Task brief:
Your task is to transcribe the records exactly, skipping every image.

── Provided material

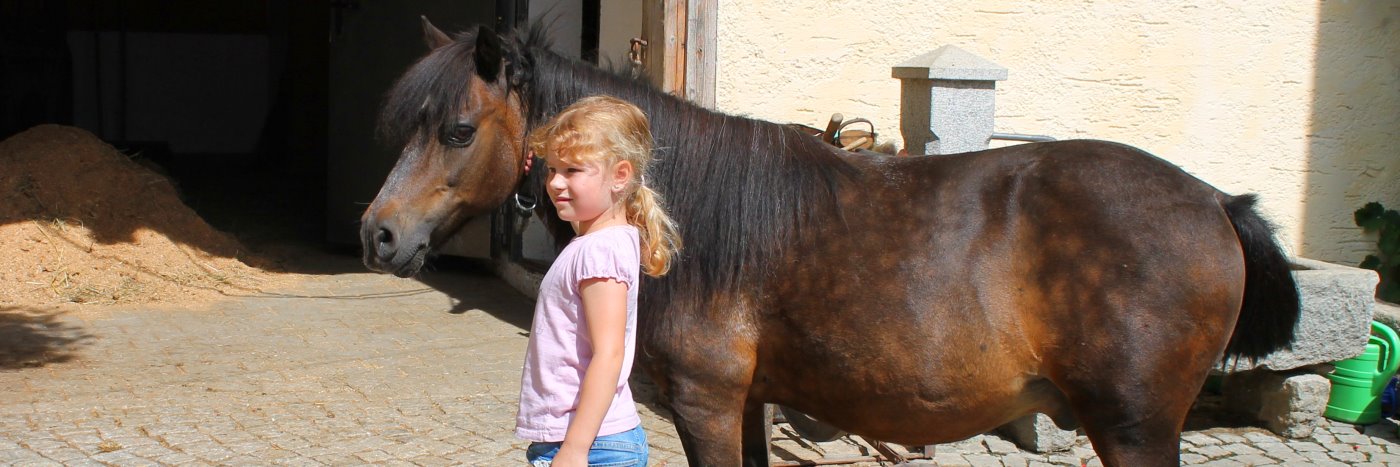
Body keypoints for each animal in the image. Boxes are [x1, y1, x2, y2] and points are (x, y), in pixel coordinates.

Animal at [361, 20, 1299, 464]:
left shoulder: (705, 403)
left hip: (1135, 427)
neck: (698, 223)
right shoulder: (747, 403)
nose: (377, 233)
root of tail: (1217, 201)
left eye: (456, 129)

────

Answer area:
Body keypoints for each animal in the image. Boxes are [x1, y1, x2, y2] and points are (x, y), in pixel coordinates.

Animal at [361, 20, 1299, 464]:
left shoulder: (705, 403)
left hip: (1135, 427)
neck: (698, 223)
right shoulder: (747, 403)
nose: (377, 233)
root of tail: (1217, 201)
left eye: (456, 129)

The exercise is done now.